If the model is such that the predictions are conditionally independent given $\rho$ we have that:
$$
\log \mathbb{E}_{\theta\sim\rho} p(y_1, \ldots y_N \vert x_1, \ldots, x_N, \theta) = \log \mathbb{E}_{\theta\sim\rho} \prod_{n=1}^N p(y_n \vert x_n, \theta)
$$
The reason why I called this discriminative Bayesian is that we're still evaluating the likelihood of labels $y$ conditioned on inputs $x$, and not the joint likelihood of $x$ and $y$ which could be called generative Bayesian evaluation.

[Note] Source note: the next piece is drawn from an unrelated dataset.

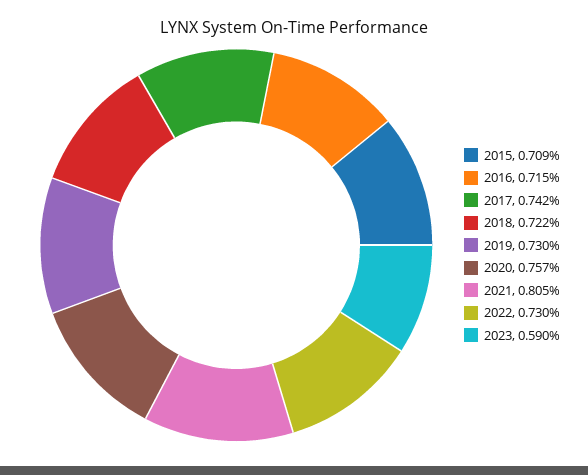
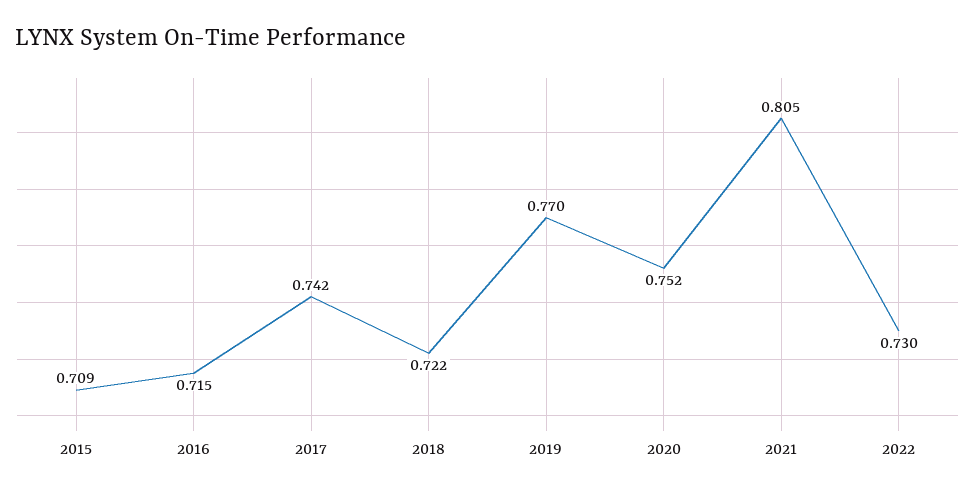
2019: 0.73 -> 0.77
2020: 0.757 -> 0.752
2023: 0.59 -> none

### The difference between the three
Notice that the three evaluation metrics differ in where the expecation with respect to $\rho$ is taken:
* outside the log
* inside the product
* or between the log and the product
### Illustrating why the joint likelihood (full Bayesian) and the frequentis ensemble risk differ
Consider this posterior/ensemble:

Now let's say we have two test datapoints, one at $x_1=-6.5$ and another one at x = $x_2=+6.5$ So we are looking at two slices of the posterior predictive:

In the hand-drawn figures below I show the marginal predictive distributions $p(y_1\vert x_1)$ and $p(y_2\vert x_2)$ (top) as well as the joint predictive distribution $p(y_1, y_2 \vert x_1, x_2)$.

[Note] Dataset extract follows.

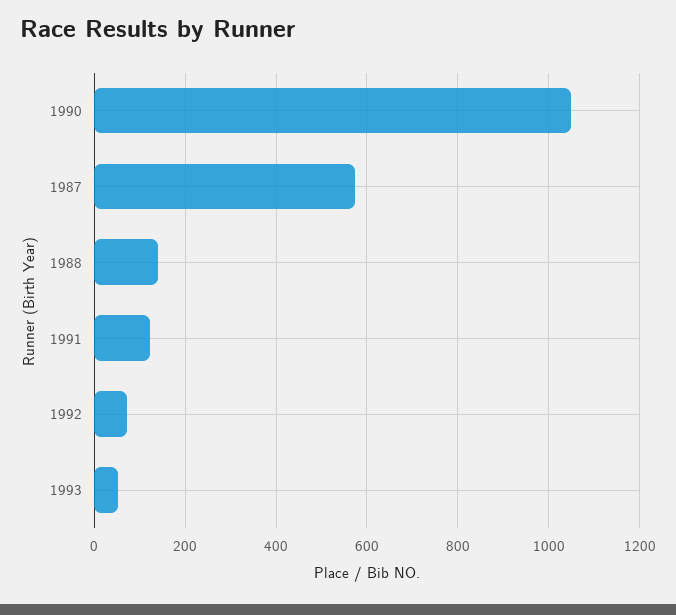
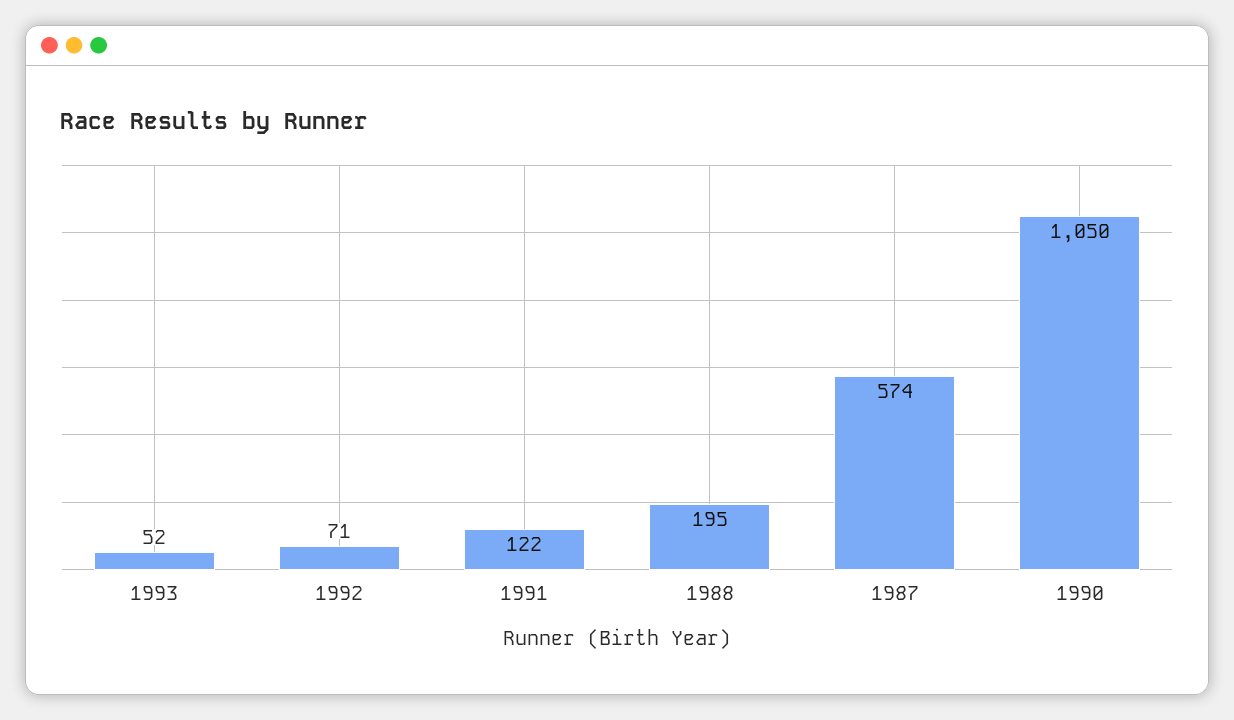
1988: 140 -> 195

With blue, I plot the ensemble members, which each contribute an isotropic Gaussian with a relatively narrow variance. Red shows the mixture of these Gaussians. We can see that these ensemble members have been optimised so that when predicting both $y_1$ and $y_2$, the Gaussians combine to a wider predictive distribution thus allowing the ensemble to make better predictions than any single member. However, when we look at the joint distribution of $y_1$ and $y_2$, the ensemble members are placed such that overall they combine to a joint distribution where there seems to be a negative correlation between the two labels. The joint distribution of the two labels is not actually very good, so when we're evaluating this model in the full Bayesian way, we might get high log loss for labels that violate this anti-correlation seen here.
(Sorry for the acciddental teenage boy drawing in the resulting joint distribution :D)